Он обшарил мою сумку, куртку и панталоны, а под конец принялся за душегрейку, где и впрямь находилось то, что согревает душу и животворит кровь. Негодяю до смерти хотелось обокрасть меня, но я не зевал. Когда приходилось снимать душегрейку, я подкладывал ее под себя, так что унести ее можно было только со мной вместе. Эта забота долго не давала мне покоя, пока я не рассудил, что смертному, где бы он ни находился, не обойтись без ангела хранителя. Начал я высматривать себе такового и, обмозговав дело, почел за наилучшее сговориться с надсмотрщиком, прямым моим патроном. Разумеется, верховным нашим владыкой был капитан, но он пребывал слишком высоко и не якшался с колодниками. В капитаны назначают людей знатных, благородных, которые не вникают в дрязги галерников и плохо знают своих подопечных. К тому же будка надсмотрщика находилась возле моей скамьи, мне легче было подольститься к нему, а в его руках и плеть и власть.

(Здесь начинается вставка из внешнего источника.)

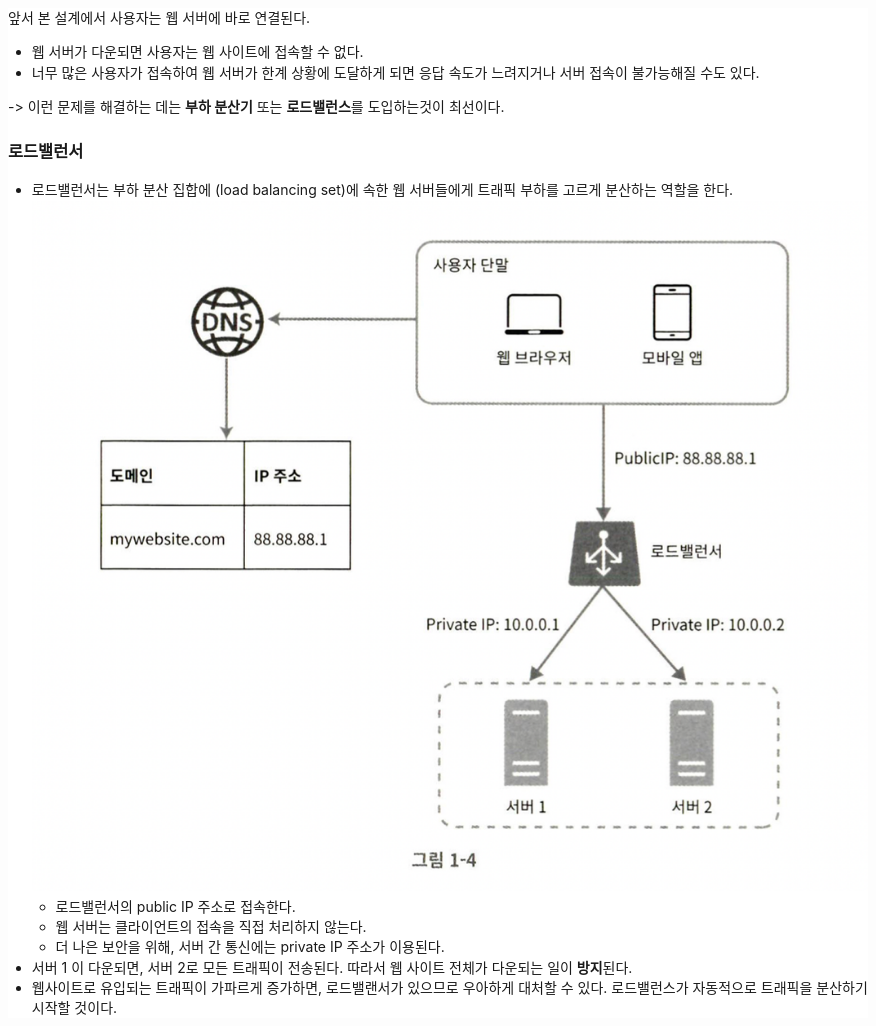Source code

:
앞서 본 설계에서 사용자는 웹 서버에 바로 연결된다.
- 웹 서버가 다운되면 사용자는 웹 사이트에 접속할 수 없다.
- 너무 많은 사용자가 접속하여 웹 서버가 한계 상황에 도달하게 되면 응답 속도가 느려지거나 서버 접속이 불가능해질 수도 있다.

-> 이런 문제를 해결하는 데는 **부하 분산기** 또는 **로드밸런스**를 도입하는것이 최선이다.

### 로드밸런서
- 로드밸런서는 부하 분산 집합에 (load balancing set)에 속한 웹 서버들에게 트래픽 부하를 고르게 분산하는 역할을 한다.
  ![](../img/img3.png)
  - 로드밸런서의 public IP 주소로 접속한다.
  - 웹 서버는 클라이언트의 접속을 직접 처리하지 않는다.
  - 더 나은 보안을 위해, 서버 간 통신에는 private IP 주소가 이용된다.
- 서버 1 이 다운되면, 서버 2로 모든 트래픽이 전송된다. 따라서 웹 사이트 전체가 다운되는 일이 **방지**된다.
- 웹사이트로 유입되는 트래픽이 가파르게 증가하면, 로드밸랜서가 있으므로 우아하게 대처할 수 있다. 로드밸런스가 자동적으로 트래픽을 분산하기 시작할 것이다.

Стал я втираться в доверие к надсмотрщику, пядь за пядью продвигаясь вперед и оттесняя других: прислуживал за столом, прибирал постель, смотрел, чтобы белье у него было всегда чистое и выглаженное. Через несколько дней он уже сам искал меня глазами. Каждый такой благосклонный взгляд я почитал за великую милость, за некую буллу или индульгенцию, избавляющую от плетей; этот взгляд, казалось, снимал с меня и вину и кару.

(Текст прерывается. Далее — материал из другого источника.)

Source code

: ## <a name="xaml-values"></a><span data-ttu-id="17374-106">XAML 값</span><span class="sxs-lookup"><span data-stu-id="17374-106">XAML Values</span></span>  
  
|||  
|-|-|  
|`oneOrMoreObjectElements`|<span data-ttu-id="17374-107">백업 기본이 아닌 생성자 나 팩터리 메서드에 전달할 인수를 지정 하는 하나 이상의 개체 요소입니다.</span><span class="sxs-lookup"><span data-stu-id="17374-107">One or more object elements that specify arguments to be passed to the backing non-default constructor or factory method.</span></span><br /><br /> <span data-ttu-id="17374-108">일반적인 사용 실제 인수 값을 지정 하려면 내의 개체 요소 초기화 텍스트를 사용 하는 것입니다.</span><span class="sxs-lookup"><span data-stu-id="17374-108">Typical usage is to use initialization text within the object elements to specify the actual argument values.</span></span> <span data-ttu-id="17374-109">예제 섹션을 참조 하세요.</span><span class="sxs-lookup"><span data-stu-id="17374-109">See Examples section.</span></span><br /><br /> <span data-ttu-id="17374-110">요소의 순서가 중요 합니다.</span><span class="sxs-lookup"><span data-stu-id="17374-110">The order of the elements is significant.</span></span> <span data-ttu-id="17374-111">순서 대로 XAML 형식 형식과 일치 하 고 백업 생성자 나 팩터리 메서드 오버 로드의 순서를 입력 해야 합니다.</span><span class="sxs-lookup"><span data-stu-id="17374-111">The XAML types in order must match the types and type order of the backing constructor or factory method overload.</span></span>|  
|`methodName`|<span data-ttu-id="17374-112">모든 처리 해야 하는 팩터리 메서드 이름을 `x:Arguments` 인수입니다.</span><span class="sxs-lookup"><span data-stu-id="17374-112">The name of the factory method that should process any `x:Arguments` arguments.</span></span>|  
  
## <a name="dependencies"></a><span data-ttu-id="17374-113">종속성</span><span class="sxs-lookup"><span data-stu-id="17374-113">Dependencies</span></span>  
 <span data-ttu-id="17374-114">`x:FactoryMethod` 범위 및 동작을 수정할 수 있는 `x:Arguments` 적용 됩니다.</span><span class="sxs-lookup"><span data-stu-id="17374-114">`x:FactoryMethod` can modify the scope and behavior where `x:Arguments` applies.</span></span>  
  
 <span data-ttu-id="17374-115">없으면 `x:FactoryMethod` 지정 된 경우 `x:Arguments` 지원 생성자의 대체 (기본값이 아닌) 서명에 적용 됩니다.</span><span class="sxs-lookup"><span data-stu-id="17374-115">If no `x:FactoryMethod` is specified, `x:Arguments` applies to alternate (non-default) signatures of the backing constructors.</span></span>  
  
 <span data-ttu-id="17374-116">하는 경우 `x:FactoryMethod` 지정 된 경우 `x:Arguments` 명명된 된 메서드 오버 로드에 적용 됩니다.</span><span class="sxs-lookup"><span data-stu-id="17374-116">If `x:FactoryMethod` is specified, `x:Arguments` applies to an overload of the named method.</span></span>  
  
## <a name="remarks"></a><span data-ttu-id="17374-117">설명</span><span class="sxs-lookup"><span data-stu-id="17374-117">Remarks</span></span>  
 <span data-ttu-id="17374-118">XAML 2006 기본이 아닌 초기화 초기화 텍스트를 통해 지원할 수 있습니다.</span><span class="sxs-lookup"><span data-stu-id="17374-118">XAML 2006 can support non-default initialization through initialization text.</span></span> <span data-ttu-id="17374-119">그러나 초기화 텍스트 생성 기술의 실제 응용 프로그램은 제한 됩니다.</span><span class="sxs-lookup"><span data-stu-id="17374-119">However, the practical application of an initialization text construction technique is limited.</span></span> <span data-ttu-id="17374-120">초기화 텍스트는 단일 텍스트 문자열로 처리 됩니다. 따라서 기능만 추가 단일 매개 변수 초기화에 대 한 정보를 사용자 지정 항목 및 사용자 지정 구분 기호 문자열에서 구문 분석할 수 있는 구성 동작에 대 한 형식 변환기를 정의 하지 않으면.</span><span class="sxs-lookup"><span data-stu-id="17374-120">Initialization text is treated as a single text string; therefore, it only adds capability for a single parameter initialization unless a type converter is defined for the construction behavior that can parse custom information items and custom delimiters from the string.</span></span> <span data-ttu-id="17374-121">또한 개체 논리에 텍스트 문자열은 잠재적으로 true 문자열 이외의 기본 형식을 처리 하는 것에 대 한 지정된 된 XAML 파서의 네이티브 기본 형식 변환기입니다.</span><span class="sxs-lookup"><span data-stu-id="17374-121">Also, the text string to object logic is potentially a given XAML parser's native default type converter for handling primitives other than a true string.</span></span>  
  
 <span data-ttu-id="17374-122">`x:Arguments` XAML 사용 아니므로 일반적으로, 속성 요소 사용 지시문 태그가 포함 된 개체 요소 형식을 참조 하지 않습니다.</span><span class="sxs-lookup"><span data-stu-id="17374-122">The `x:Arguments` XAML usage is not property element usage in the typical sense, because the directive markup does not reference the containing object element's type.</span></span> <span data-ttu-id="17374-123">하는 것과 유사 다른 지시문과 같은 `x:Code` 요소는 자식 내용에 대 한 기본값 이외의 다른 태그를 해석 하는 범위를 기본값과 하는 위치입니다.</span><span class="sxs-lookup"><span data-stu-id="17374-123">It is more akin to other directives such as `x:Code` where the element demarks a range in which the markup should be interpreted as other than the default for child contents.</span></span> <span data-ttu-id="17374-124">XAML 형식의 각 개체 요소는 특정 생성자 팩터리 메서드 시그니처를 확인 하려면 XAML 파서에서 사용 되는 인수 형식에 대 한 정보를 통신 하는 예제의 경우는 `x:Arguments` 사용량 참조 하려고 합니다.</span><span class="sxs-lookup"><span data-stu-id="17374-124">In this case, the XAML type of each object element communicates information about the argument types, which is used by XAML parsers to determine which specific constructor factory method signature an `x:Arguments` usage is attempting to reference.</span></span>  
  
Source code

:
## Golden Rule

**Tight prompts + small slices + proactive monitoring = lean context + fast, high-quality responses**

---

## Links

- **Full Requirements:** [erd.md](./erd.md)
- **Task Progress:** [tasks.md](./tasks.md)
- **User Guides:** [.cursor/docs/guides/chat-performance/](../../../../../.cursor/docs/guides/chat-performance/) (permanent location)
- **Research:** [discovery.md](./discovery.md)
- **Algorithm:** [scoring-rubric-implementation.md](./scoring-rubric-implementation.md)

Но все это было не так просто; на должность надсмотрщика подбирают людей свирепого нрава, которые замечают человека только тогда, когда надо его наказать, но отнюдь не облагодетельствовать. Признательности от них не жди, все и без того обязаны им угождать. По вечерам я вычесывал надсмотрщику перхоть, растирал ноги, отгонял мух; и князьям не служат усердней, ибо князю угождают из любви, а надсмотрщику — из страха перед плетью-трехвосткой, которую он не выпускает из рук. Спору нет, служба эта не так возвышенна и благородна, зато усердия и страха куда больше.